Go over these records and count the lines with the string "motherId" in them; the count is all that should be returned.

-- Entries supplied follows --

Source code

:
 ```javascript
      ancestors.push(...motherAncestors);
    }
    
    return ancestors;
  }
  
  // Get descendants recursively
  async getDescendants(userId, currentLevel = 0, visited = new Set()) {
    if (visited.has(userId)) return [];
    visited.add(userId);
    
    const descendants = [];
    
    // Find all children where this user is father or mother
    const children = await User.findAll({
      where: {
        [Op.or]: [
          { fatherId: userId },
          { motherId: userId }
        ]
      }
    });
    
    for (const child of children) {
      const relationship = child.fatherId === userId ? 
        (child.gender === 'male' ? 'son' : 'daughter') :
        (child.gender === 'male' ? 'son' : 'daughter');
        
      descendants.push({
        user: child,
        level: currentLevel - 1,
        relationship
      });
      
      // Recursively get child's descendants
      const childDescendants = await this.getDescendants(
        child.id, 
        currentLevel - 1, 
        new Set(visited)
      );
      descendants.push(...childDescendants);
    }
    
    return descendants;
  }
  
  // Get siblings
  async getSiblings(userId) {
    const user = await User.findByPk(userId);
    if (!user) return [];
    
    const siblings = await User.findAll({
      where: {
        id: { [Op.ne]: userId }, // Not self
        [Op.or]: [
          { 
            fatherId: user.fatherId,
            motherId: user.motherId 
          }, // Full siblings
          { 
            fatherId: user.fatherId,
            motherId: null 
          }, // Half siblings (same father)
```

-- Entries supplied concluded --

- Answer below -
3